>> START Text section

Poll: Corbyn will hold leadership with increased mandate

Smith leads among pre-2015 members

 

Jeremy Corbyn is on course to win the Labour leadership with 62 per cent of the vote — an even greater share than last year’s 59.9 per cent — according to a new YouGov poll for The Times.

This is the first poll of the Labour leadership selectorate and the 24-point margin (excluding don’t knows) will come as a major blow to the Owen Smith campaign.

The results also show the depth of the divisions between different segments of the Labour Party. Notably, 68 per cent of members who joined before May 2015 support Owen Smith.

However, 450,000 people have joined Labour since then and, despite the NEC’s decision to exclude those who have joined since January, Corbyn is in the lead in all voting segments — full members, registered supporters and union affiliates.

Inevitably, this has led many commentators to discuss the possibility of a centre-left breakaway, with 39 per cent of those polled expecting the party to split after the leadership election.

>> END Text section

▶ [Given instruction 1]
According to the poll article, what percentage of members who joined before May 2015 support Owen Smith?

>> START Stored records

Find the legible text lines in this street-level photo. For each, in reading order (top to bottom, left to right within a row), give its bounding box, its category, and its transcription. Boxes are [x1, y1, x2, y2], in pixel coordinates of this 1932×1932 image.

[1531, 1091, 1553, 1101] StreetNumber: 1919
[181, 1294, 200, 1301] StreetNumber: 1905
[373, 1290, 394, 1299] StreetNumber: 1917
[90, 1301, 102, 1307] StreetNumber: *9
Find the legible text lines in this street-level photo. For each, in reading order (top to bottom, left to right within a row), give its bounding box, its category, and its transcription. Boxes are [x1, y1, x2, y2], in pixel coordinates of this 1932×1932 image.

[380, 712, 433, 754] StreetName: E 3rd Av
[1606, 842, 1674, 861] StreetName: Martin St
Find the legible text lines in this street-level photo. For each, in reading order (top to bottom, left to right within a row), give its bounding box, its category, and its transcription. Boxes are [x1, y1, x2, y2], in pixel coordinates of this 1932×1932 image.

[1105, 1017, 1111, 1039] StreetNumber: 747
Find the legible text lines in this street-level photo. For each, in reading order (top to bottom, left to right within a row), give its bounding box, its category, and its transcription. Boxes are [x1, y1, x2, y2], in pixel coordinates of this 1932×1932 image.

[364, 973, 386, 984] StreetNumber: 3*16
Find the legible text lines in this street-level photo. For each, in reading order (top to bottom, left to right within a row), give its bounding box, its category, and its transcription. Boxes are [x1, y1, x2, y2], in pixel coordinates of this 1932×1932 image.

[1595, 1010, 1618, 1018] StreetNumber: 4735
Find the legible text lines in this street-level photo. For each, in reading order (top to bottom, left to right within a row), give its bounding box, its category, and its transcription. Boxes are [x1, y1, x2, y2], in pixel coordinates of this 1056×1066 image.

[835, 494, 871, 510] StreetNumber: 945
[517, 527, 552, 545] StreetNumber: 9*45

>> END Stored records

▶ [Given instruction 2]
Quote the rows verbatim from the first row through the line containing "[1606, 842, 1674, 861] StreetName: Martin St", inclusive.

▶ [Exercise output 1]
68 percent.

▶ [Exercise output 2]
Find the legible text lines in this street-level photo. For each, in reading order (top to bottom, left to right within a row), give its bounding box, its category, and its transcription. Boxes are [x1, y1, x2, y2], in pixel coordinates of this 1932×1932 image.

[1531, 1091, 1553, 1101] StreetNumber: 1919
[181, 1294, 200, 1301] StreetNumber: 1905
[373, 1290, 394, 1299] StreetNumber: 1917
[90, 1301, 102, 1307] StreetNumber: *9
Find the legible text lines in this street-level photo. For each, in reading order (top to bottom, left to right within a row), give its bounding box, its category, and its transcription. Boxes are [x1, y1, x2, y2], in pixel coordinates of this 1932×1932 image.

[380, 712, 433, 754] StreetName: E 3rd Av
[1606, 842, 1674, 861] StreetName: Martin St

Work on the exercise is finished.